Archive for the ‘Trim Tab’ Category

Yet another trim tab

Sunday, February 25th, 2007

So here's the deal.. I decided to build a new trim tab today. The reasons were many:

1. I was fed up with fiberglass and wanted to make something out of metal.
2. I had the left elevator out already.
3. I was already in posession of the necessary parts, having ordered them a while ago (see #4).
4. John brought his trim tab to work to show it off, and it was so much better than the other one I'd previously made that I was shamed into building a replacement in order to redeem myself.

Absolutely the first thing I did was cut off the little flaps on each end of the skin. This trim tab ain't gonna have no bent flaps, it'll have ribs like a real aircraft control surface.

To make the inboard rib, I simply took an extra E-709 rib I'd bought from Van's and cut off the back end.

Here the inboard rib after being shaped to fit and clecoed in place. I decided to make the flanges point outboard, even though it made riveting harder – having the flanges point inboard would have put the web in a position to interfere with the rivets holding the control horns to the skin.

The inboard rib has a couple of strategic divots to clear some of those previously mentioned control horn rivets.

To make the outboard rib, I first cut a block of wood to the correct shape.
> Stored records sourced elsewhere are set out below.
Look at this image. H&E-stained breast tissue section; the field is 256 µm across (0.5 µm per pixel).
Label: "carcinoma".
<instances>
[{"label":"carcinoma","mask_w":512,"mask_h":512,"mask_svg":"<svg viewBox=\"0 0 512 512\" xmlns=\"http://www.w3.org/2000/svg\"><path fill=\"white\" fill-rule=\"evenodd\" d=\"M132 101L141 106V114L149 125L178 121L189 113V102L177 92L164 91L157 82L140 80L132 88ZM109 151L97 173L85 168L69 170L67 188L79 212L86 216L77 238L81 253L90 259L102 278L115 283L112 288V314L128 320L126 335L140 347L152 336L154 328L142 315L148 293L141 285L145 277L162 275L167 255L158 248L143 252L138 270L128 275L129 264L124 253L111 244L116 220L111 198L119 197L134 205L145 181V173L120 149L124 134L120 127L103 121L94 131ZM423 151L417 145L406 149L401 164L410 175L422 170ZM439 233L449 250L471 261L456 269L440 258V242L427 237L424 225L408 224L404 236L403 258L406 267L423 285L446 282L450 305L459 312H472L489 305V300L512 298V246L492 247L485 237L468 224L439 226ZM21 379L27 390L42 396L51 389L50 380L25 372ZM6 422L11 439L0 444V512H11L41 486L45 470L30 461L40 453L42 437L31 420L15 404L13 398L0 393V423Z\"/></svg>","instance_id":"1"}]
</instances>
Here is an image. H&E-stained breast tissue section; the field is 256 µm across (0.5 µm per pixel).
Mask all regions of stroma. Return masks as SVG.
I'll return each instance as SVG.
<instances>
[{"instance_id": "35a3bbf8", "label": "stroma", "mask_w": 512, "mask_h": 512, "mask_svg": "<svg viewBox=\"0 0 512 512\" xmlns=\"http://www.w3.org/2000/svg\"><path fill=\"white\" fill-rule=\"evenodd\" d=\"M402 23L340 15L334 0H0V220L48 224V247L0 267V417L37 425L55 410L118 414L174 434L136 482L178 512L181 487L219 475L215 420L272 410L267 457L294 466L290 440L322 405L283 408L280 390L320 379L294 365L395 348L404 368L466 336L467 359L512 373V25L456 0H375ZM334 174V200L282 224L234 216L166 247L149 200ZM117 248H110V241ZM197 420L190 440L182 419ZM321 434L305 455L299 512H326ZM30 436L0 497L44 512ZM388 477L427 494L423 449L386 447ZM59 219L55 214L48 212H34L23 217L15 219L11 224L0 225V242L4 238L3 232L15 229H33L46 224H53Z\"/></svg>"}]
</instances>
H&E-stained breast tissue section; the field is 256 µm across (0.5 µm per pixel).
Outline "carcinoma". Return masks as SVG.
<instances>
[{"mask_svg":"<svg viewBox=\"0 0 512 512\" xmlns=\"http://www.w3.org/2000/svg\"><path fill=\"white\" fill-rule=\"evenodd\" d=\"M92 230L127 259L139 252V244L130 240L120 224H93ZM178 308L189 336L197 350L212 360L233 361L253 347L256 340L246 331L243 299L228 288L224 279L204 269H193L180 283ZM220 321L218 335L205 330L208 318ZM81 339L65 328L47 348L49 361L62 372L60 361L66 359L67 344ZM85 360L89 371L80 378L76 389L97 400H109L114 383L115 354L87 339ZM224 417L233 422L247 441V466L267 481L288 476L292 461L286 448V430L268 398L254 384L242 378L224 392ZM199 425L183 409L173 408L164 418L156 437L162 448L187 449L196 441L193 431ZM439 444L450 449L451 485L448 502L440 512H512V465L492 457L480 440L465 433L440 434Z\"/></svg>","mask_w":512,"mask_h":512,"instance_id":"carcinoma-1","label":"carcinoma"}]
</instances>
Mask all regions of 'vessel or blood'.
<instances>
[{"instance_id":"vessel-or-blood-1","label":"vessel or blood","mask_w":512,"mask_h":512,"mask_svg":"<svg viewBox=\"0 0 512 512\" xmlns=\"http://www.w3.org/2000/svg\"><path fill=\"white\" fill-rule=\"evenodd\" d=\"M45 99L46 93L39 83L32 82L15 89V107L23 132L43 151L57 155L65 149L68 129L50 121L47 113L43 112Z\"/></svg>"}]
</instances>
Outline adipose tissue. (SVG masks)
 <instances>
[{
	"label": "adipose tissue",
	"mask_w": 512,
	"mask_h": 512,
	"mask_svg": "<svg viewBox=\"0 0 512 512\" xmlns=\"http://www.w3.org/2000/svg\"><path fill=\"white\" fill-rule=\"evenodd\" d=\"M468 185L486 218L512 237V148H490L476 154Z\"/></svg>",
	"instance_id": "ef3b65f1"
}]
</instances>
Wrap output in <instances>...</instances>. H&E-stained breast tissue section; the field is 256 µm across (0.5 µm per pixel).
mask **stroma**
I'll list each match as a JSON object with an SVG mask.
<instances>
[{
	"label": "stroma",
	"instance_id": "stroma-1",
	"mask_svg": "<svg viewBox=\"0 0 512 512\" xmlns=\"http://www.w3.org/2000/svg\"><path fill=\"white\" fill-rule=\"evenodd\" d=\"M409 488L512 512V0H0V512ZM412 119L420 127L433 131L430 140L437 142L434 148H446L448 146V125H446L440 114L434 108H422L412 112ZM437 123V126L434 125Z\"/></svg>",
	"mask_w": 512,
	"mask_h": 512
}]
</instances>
I then took a piece of 0.025" alclad, started the bends with my hand seamer, and clecoed it to the form block.

Using a flush set and with my rivet gun turned down low, I finished the bends by hammering the aluminum down onto the form block. This is, of course, the same technique that the plans have you use to fold the tabs on the end of the trim tab skin, but doing it this way is a lot easier and more precise. Plus, if you screw up you just throw it away and grab another piece of alclad.

Here's the outboard rib after being fitted and clecoed in place. Notice I staggered the rivet holes at the aft end for clearance.

I fitted the hinge to the elevator in the usual way:

Then, after deburring but before dimpling, I formed the bend in the lower skin. The plans have you do this after the entire trim tab is riveted together, but if you do it before the spar is in the way you can make a slightly nicer bend. However this gives you less clearance for riveting the hinge, so you have to think carefully about the order in which you rivet the various things together.

I put a nutplate on the trim tab spar to capture the hinge pin, the same way I did last time around.

Here's the finished product, all riveted together and ready to go:

And, installed in its home on the elevator:

The gap between the trim tab and elevator is nice and uniform. You can see that I had to use one blind rivet at the aft end of the smaller outboard rib – this is the only pop rivet on the (more visible) top surface of the new trim tab.

Here's the underside of the outboard rib – I used one pop rivet at the aft end here too.

On the inboard side, I was able to use all solid rivets on top.

On the bottom, I used all solid rivets except for along the spar – there I was forced to use a row MK-319's to close everything up. I think if I had to do it over again (oh no!) I could probably find a way to turn the inboard rib the other way 'round and build the whole trim tab using only two pop rivets, but oh well. Come to think of it, that could be a good game show: "I can build that trim tab with two pop rivets!" – I'd watch. Anyway, lots of builders use blind rivets on the bottom just like I did, and it's approved by Van's. Good enough.

And finally – celebration.


Finished trim tab

Saturday, October 1st, 2005

I managed to use all solid rivets on the bottom of the trim tab, except for one blind rivet each at the aft ends of the E-717 and E-718 control horn halves. It would have been perfectly okay to use blind rivets all the way across, and plenty of people have done it that way, but I am feeling triumphant today because I succeeded in finding a way to squeeze all the spar rivets and almost all the control horn rivets.

Here the forward half of the trim tab hinge has been drilled, after lining up the trim tab carefully with the elevator:

Here's how I secured the end of the hinge pin – a hinge eye affixed to the trim tab spar via a nutplate. Can't take credit for this neat idea since I read it somewhere else first.

Here's the finished trim tab, completely installed. Look at those solid rivets in the spar… mmm, solid rivets…


Trim tab work

Wednesday, September 28th, 2005

After a couple nights of trying, I finally got a good bend on both ends of the trim tab. I'm just glad I'm not the only RV builder to go through a couple of trim tab skins before the bends turn out right. I ended up going with the bent skin flaps as shown in the plans, rather than the little-ribs idea, because I figured the inboard rib would interfere with the E-717/718 horn assembly.

Now to wait for the primer to dry before I rivet it all together and fit it to the elevator – and after than, the tail kit will almost done! It's been slow going lately, but that's okay because the fuselage and wing kits won't arrive until next month anyway.